Mackall has lived a mile away from Mary and Samuel Shetler since the couple first moved, more than 16 years ago, into a nearby farmhouse, which they first had to strip of "English," or non-Amish, amenities. "I came home one day to find a toilet near the street and an outhouse being built," writes Mackall.

Belonging to the Swartzentrubers means Mary, Samuel and their ten children adhere to Amish teaching in its strictest form: no electricity, modern plumbing and phones, of course. In addition, however, Swartzentrubers bathe only once a week and wear hand-sewn clothing. "And I thought growing up Catholic was hard," chuckled Mackall.

When one of the Shetler's daughters, nine-year-old Sarah, is diagnosed with inoperable brain cancer and spends her last days in a hospital, allowed to play with normally forbidden pinwheels, Mackall and his own family visit her and share the Shetler's grief when she dies.

Mackall is awed and comforted by how Sarah's parents are able to accept their daughter's death as "God's will." Yet he bubbles with anguished resentment as, each year, buggy fatalities claim Swartzentruber lives—tragedies Mackall imagines could be prevented if only the group allowed "slow moving vehicle" signs on the buggies.

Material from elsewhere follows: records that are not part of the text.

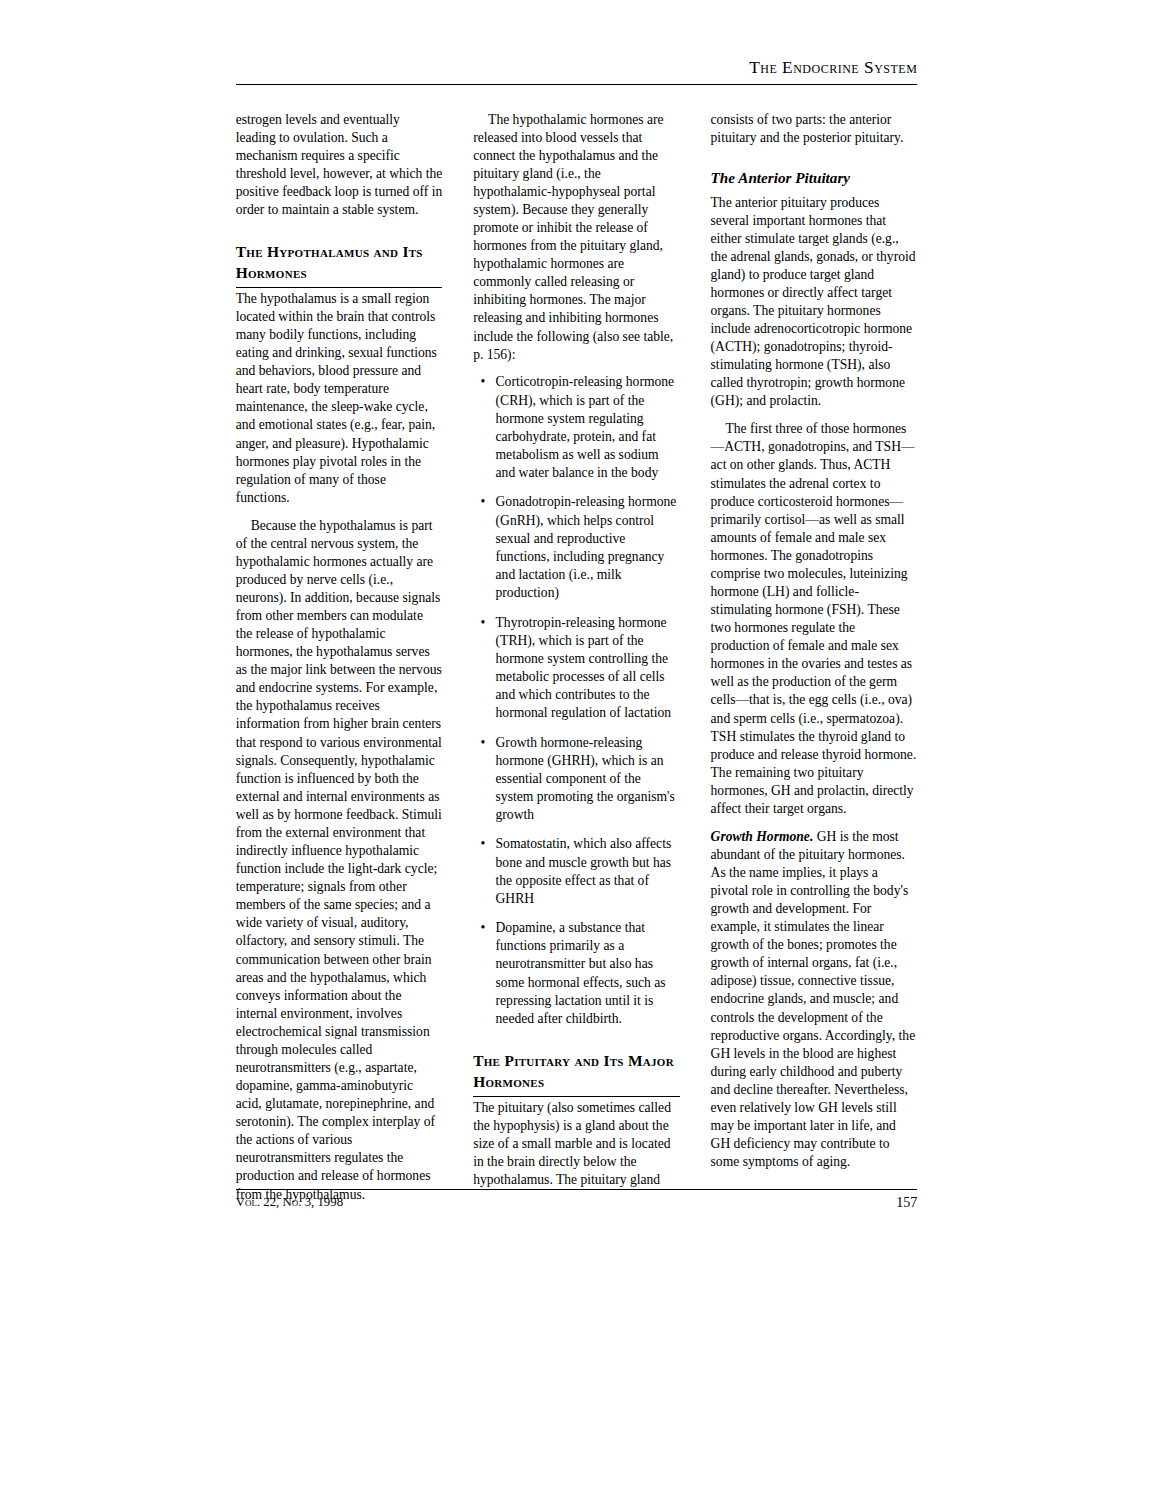The Endocrine System
estrogen levels and eventually leading to ovulation. Such a mechanism requires a specific threshold level, however, at which the positive feedback loop is turned off in order to maintain a stable system.
The Hypothalamus and Its Hormones
The hypothalamus is a small region located within the brain that controls many bodily functions, including eating and drinking, sexual functions and behaviors, blood pressure and heart rate, body temperature maintenance, the sleep-wake cycle, and emotional states (e.g., fear, pain, anger, and pleasure). Hypothalamic hormones play pivotal roles in the regulation of many of those functions.
Because the hypothalamus is part of the central nervous system, the hypothalamic hormones actually are produced by nerve cells (i.e., neurons). In addition, because signals from other members can modulate the release of hypothalamic hormones, the hypothalamus serves as the major link between the nervous and endocrine systems. For example, the hypothalamus receives information from higher brain centers that respond to various environmental signals. Consequently, hypothalamic function is influenced by both the external and internal environments as well as by hormone feedback. Stimuli from the external environment that indirectly influence hypothalamic function include the light-dark cycle; temperature; signals from other members of the same species; and a wide variety of visual, auditory, olfactory, and sensory stimuli. The communication between other brain areas and the hypothalamus, which conveys information about the internal environment, involves electrochemical signal transmission through molecules called neurotransmitters (e.g., aspartate, dopamine, gamma-aminobutyric acid, glutamate, norepinephrine, and serotonin). The complex interplay of the actions of various neurotransmitters regulates the production and release of hormones from the hypothalamus.
The hypothalamic hormones are released into blood vessels that connect the hypothalamus and the pituitary gland (i.e., the hypothalamic-hypophyseal portal system). Because they generally promote or inhibit the release of hormones from the pituitary gland, hypothalamic hormones are commonly called releasing or inhibiting hormones. The major releasing and inhibiting hormones include the following (also see table, p. 156):
Corticotropin-releasing hormone (CRH), which is part of the hormone system regulating carbohydrate, protein, and fat metabolism as well as sodium and water balance in the body
Gonadotropin-releasing hormone (GnRH), which helps control sexual and reproductive functions, including pregnancy and lactation (i.e., milk production)
Thyrotropin-releasing hormone (TRH), which is part of the hormone system controlling the metabolic processes of all cells and which contributes to the hormonal regulation of lactation
Growth hormone-releasing hormone (GHRH), which is an essential component of the system promoting the organism's growth
Somatostatin, which also affects bone and muscle growth but has the opposite effect as that of GHRH
Dopamine, a substance that functions primarily as a neurotransmitter but also has some hormonal effects, such as repressing lactation until it is needed after childbirth.
The Pituitary and Its Major Hormones
The pituitary (also sometimes called the hypophysis) is a gland about the size of a small marble and is located in the brain directly below the hypothalamus. The pituitary gland consists of two parts: the anterior pituitary and the posterior pituitary.
The Anterior Pituitary
The anterior pituitary produces several important hormones that either stimulate target glands (e.g., the adrenal glands, gonads, or thyroid gland) to produce target gland hormones or directly affect target organs. The pituitary hormones include adrenocorticotropic hormone (ACTH); gonadotropins; thyroid-stimulating hormone (TSH), also called thyrotropin; growth hormone (GH); and prolactin.
The first three of those hormones—ACTH, gonadotropins, and TSH—act on other glands. Thus, ACTH stimulates the adrenal cortex to produce corticosteroid hormones—primarily cortisol—as well as small amounts of female and male sex hormones. The gonadotropins comprise two molecules, luteinizing hormone (LH) and follicle-stimulating hormone (FSH). These two hormones regulate the production of female and male sex hormones in the ovaries and testes as well as the production of the germ cells—that is, the egg cells (i.e., ova) and sperm cells (i.e., spermatozoa). TSH stimulates the thyroid gland to produce and release thyroid hormone. The remaining two pituitary hormones, GH and prolactin, directly affect their target organs.
Growth Hormone. GH is the most abundant of the pituitary hormones. As the name implies, it plays a pivotal role in controlling the body's growth and development. For example, it stimulates the linear growth of the bones; promotes the growth of internal organs, fat (i.e., adipose) tissue, connective tissue, endocrine glands, and muscle; and controls the development of the reproductive organs. Accordingly, the GH levels in the blood are highest during early childhood and puberty and decline thereafter. Nevertheless, even relatively low GH levels still may be important later in life, and GH deficiency may contribute to some symptoms of aging.
Vol. 22, No. 3, 1998 157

After ten years of friendship, Mackall broached the idea of a book with Samuel. To his surprise, Samuel okayed it. "He said to me, 'With you I think we can get a fair shot,'" Mackall said, noting that many in their rural Ohio community are hostile toward the Amish. Yet Mackall didn't shy away from difficult topics, writing about the longing for "English" life that drove Samuel's nephew, Jonas, to leave the Amish—and break the heart of his family.

Mackall recently gave Samuel a copy of the published book. "I'm sure he's hidden it in his house so no other Amish can see it."